In Ogalas Limited (t/a Homestore and More) v An Bord Pleanála  IEHC 487 (23 October 2014) the High Court clarified that planning permission compliance conditions do not necessarily move with a change in the underlying Ministerial Guidelines but rather must be viewed in light of the Guidelines applying at the time.
The applicant operates a large superstore at Unit 5 of Sligo Retail Park. It sought to challenge by way of judicial review, a decision by An Bord Pleanála (the Board) that a change of its use of Unit 5 constituted "development" and was not exempted development.
Condition 18 of the relevant planning permission identified the range of goods permitted to be sold in Unit 5:
"The retail element of the proposed development shall be restricted to retail warehousing development only. In this regard, the range of goods to be sold in the retail units shall be restricted to bulky household goods and goods generally sold in bulk (as defined in Annexe 1 of the Retail Planning Guidelines for Planning Authorities issued by the Department of the Environment and Local Government in December 2000), including carpets and floor coverings, furniture, electrical goods, computers and DIY items, including garden equipment."
The Board determined that the retailing activity carried out by the applicant included the sale of substantial amounts of non-bulky goods and that in the circumstances this retailing activity constituted a change of use from that contemplated by condition 18 of the planning permission. The Board took the view that the use of Unit 5 constituted "development", being a material change in use and that the material change of use was not exempted development.
Since the publishing of the Retail Planning Guidelines of 2000, further Guidelines were published by the Department of the Environment in 2005, and more recently in 2012. The applicant argued that the Inspector and the Board failed to properly interpret the definition of bulky goods by having regard to the 2012 Guidelines, rather than the earlier Guidelines of 2000 (as required by condition 18), and that such an error was an error of law, amenable to review by the High Court.

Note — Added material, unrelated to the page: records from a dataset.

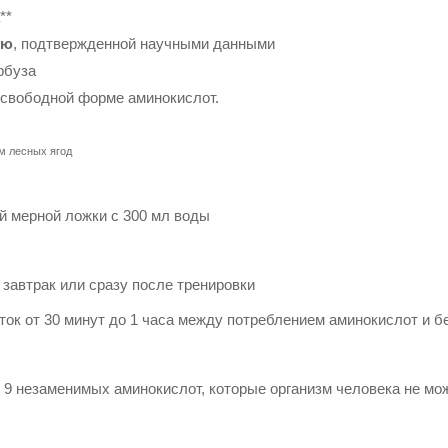
**
ью
, подтвержденной научными данными
рбуза
свободной форме аминокислот.
м лесных ягод
й мерной ложки с 300 мл воды
 завтрак или сразу после тренировки
ок от 30 минут до 1 часа между потреблением аминокислот и б
 9 незаменимых аминокислот, которые организм человека не м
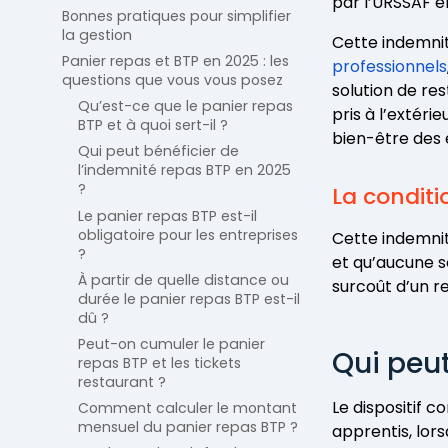
par l’URSSAF e
Bonnes pratiques pour simplifier
la gestion
Cette indemni
Panier repas et BTP en 2025 : les
professionnels
questions que vous vous posez
solution de res
Qu’est-ce que le panier repas
pris à l’extéri
BTP et à quoi sert-il ?
bien-être des 
Qui peut bénéficier de
l’indemnité repas BTP en 2025
?
La conditi
Le panier repas BTP est-il
obligatoire pour les entreprises
Cette indemnit
?
et qu’aucune so
À partir de quelle distance ou
surcoût d’un re
durée le panier repas BTP est-il
dû ?
Peut-on cumuler le panier
Qui peut
repas BTP et les tickets
restaurant ?
Le dispositif c
Comment calculer le montant
mensuel du panier repas BTP ?
apprentis, lor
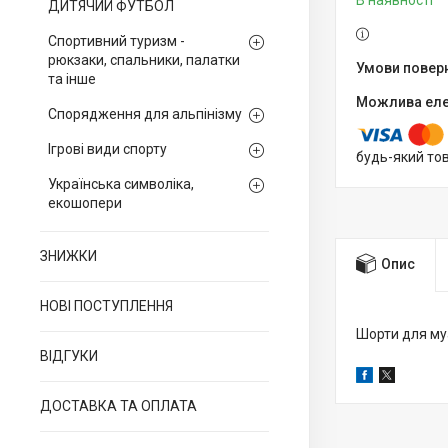
В наявності
ДИТЯЧИЙ ФУТБОЛ
Спортивний туризм -
рюкзаки, спальники, палатки
та інше
Спорядження для альпінізму
Ігрові види спорту
будь-який то
Українська символіка,
екошопери
ЗНИЖКИ
Опис
НОВІ ПОСТУПЛЕННЯ
Шорти для муа
ВІДГУКИ
ДОСТАВКА ТА ОПЛАТА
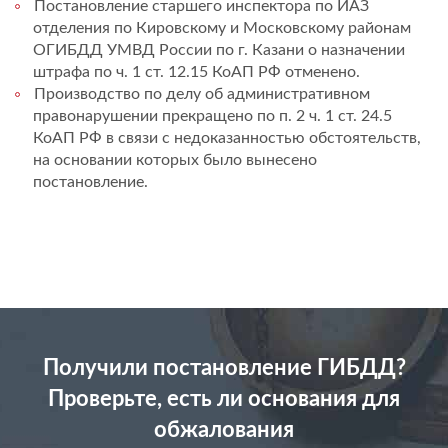
Постановление старшего инспектора по ИАЗ
отделения по Кировскому и Московскому районам
ОГИБДД УМВД России по г. Казани о назначении
штрафа по ч. 1 ст. 12.15 КоАП РФ отменено.
Производство по делу об административном
правонарушении прекращено по п. 2 ч. 1 ст. 24.5
КоАП РФ в связи с недоказанностью обстоятельств,
на основании которых было вынесено
постановление.
Получили постановление ГИБДД?
Проверьте, есть ли основания для
обжалования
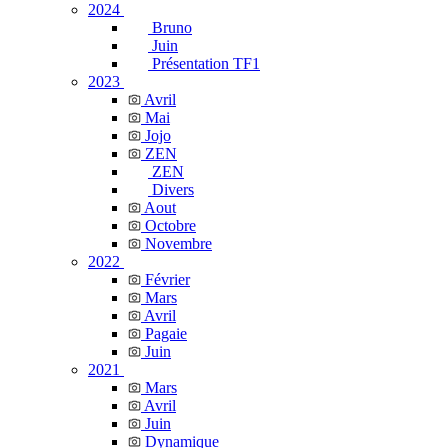
2024
Bruno
Juin
Présentation TF1
2023
Avril
Mai
Jojo
ZEN
ZEN
Divers
Aout
Octobre
Novembre
2022
Février
Mars
Avril
Pagaie
Juin
2021
Mars
Avril
Juin
Dynamique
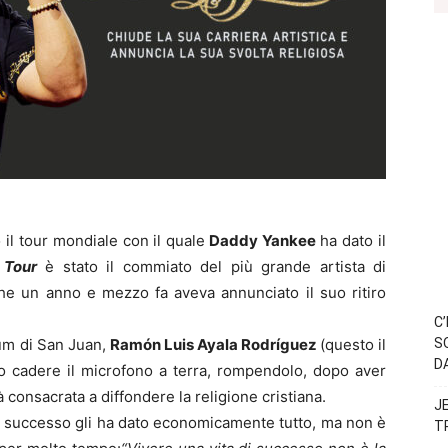
 il tour mondiale con il quale
Daddy Yankee
ha dato il
 Tour
è stato il commiato del più grande artista di
he un anno e mezzo fa aveva annunciato il suo ritiro
C
eum di San Juan,
Ramón Luis Ayala Rodríguez
(questo il
S
D
o cadere il microfono a terra, rompendolo, dopo aver
rà consacrata a diffondere la religione cristiana.
J
il successo gli ha dato economicamente tutto, ma non è
T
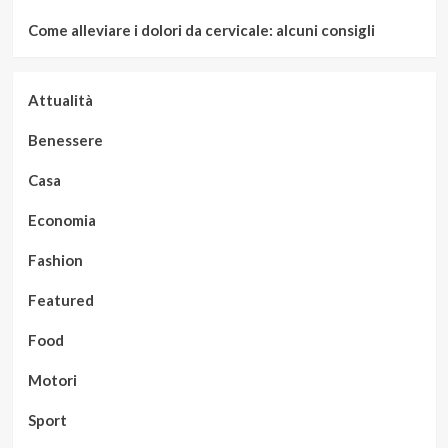
Come alleviare i dolori da cervicale: alcuni consigli
Attualità
Benessere
Casa
Economia
Fashion
Featured
Food
Motori
Sport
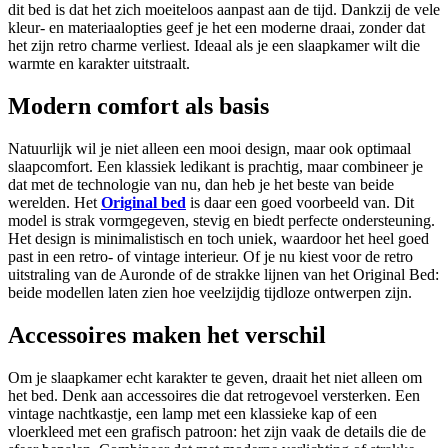
dit bed is dat het zich moeiteloos aanpast aan de tijd. Dankzij de vele
kleur- en materiaalopties geef je het een moderne draai, zonder dat
het zijn retro charme verliest. Ideaal als je een slaapkamer wilt die
warmte en karakter uitstraalt.
Modern comfort als basis
Natuurlijk wil je niet alleen een mooi design, maar ook optimaal
slaapcomfort. Een klassiek ledikant is prachtig, maar combineer je
dat met de technologie van nu, dan heb je het beste van beide
werelden. Het
Original bed
is daar een goed voorbeeld van. Dit
model is strak vormgegeven, stevig en biedt perfecte ondersteuning.
Het design is minimalistisch en toch uniek, waardoor het heel goed
past in een retro- of vintage interieur. Of je nu kiest voor de retro
uitstraling van de Auronde of de strakke lijnen van het Original Bed:
beide modellen laten zien hoe veelzijdig tijdloze ontwerpen zijn.
Accessoires maken het verschil
Om je slaapkamer echt karakter te geven, draait het niet alleen om
het bed. Denk aan accessoires die dat retrogevoel versterken. Een
vintage nachtkastje, een lamp met een klassieke kap of een
vloerkleed met een grafisch patroon: het zijn vaak de details die de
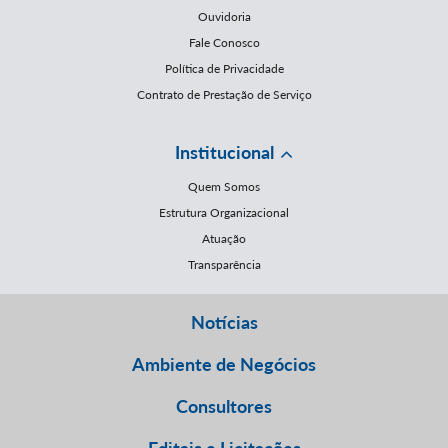
Ouvidoria
Fale Conosco
Política de Privacidade
Contrato de Prestação de Serviço
Institucional
Quem Somos
Estrutura Organizacional
Atuação
Transparência
Notícias
Ambiente de Negócios
Consultores
Editais e Licitações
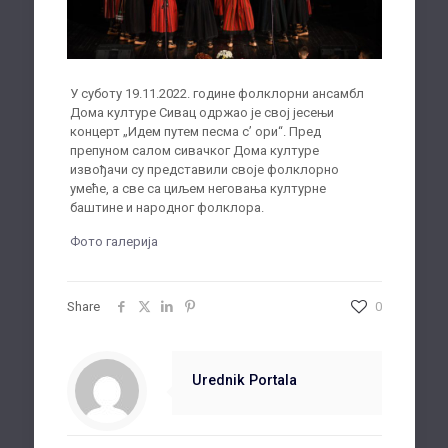
У суботу 19.11.2022. године фолклорни ансамбл
Дома културе Сивац одржаo је свој јесењи
концерт „Идем путем песма с’ ори“. Пред
препуном салом сивачког Дома културе
извођачи су представили своје фолклорно
умеће, а све са циљем неговања културне
баштине и народног фолклора.
Фото галерија
Share
0
Urednik Portala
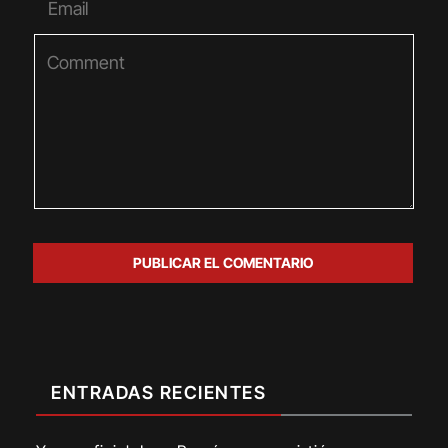
ENTRADAS RECIENTES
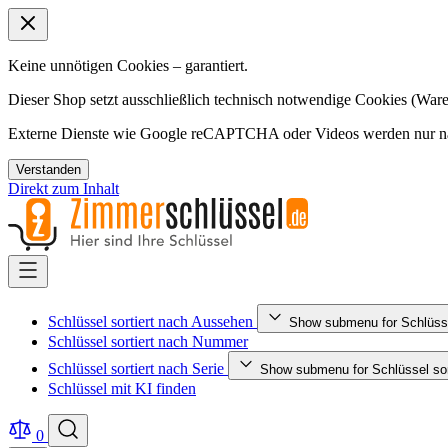
Keine unnötigen Cookies – garantiert.
Dieser Shop setzt ausschließlich technisch notwendige Cookies (Ware
Externe Dienste wie Google reCAPTCHA oder Videos werden nur nac
Verstanden
Direkt zum Inhalt
Schlüssel sortiert nach Aussehen
Show submenu for Schlüsse
Schlüssel sortiert nach Nummer
Schlüssel sortiert nach Serie
Show submenu for Schlüssel sort
Schlüssel mit KI finden
0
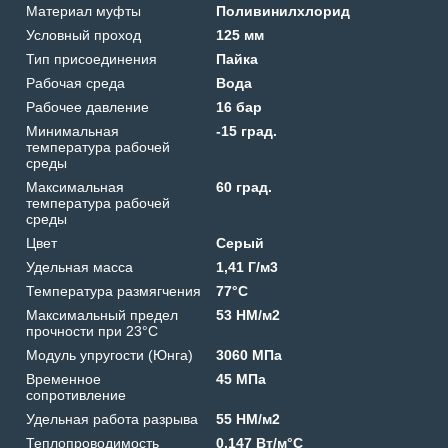
Материал муфты
Поливинилхлорид
Условный проход
125 мм
Тип присоединения
Пайка
Рабочая среда
Вода
Рабочее давление
16 бар
Минимальная
-15 град.
температура рабочей
среды
Максимальная
60 град.
температура рабочей
среды
Цвет
Серый
Удельная масса
1,41 Г/м3
Температура размягчения
77°C
Максимальный предел
53 HM/м2
прочности при 23°C
Модуль упругости (Юнга)
3060 МПа
Временное
45 МПа
сопротивление
Удельная работа разрыва
55 HM/м2
Теплопроводимость
0,147 Вт/м°C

They also argued that the Inspector wrongly took account of, and gave undue weight to the Guidelines of 2012, and that there was nothing in the Board's decision that indicated that it did not adopt the errors alleged to be contained in the Inspector's report.
The High Court refused to set aside the Board's decision, on the grounds that the Board had ample material before it to make the relevant decision.
Whether Planning Authorities must always have regard to the most up-to-date Guidelines
Baker J. found that the requirement in section 28 of the PDA 2000, for a planning authority to have regard to Ministerial Guidelines when performing any of its functions under the Act, does not always require the Board to have regard to the most up-to-date Guidelines, if other or, as here, earlier, Guidelines are those applicable to the matter before it. He held that the meaning of condition 18 was expressly limited to the Guidelines of 2000.
Baker J went on to state:
"This does not mean that the Guidelines of 2012 cannot inform the interpretative process, and it seems to me that the effect of section 28 is to mandate the Board to consider them, and in particular to take note of any clarification or interpretative assistance offered by them. But if an application of the Guidelines of 2012 leads to a result which differs from that which would result from the Guidelines of 2000, the latter must prevail. To hold otherwise would mean that the express language of the condition could be displaced or replaced by a later administrative act of the Minister in issuing new Guidelines".
Interplay between the Board's decision and the Inspector's Report
The Court concluded that the Board did not fall into any error of process. Insofar as there was an error of interpretation in the Inspector's report, it did not make its way into the decision of the Board. Baker J. noted that whilst the Board is required to have regard to the Inspector's report, it is well established that it need not follow the Inspector's recommendation, so long as there is some material to support its decision and that it gives reasons for its decision (Stack v An Bord Pleanála (Unreported, High Court, 11 July 2000).
The decision to which the Board came to was neither irrational, nor unreasonable, nor was it made as a result of a mistake in the law. The Board had regard to, but did not slavishly follow the Inspector's report, and was not influenced by the error in that report, namely the view taken by the Inspector that she was to be guided in her understanding of goods which were truly characterised as bulky by the Guidelines of 2012, rather than, or as well as, those of 2000.
Accordingly the Court refused the relief sought.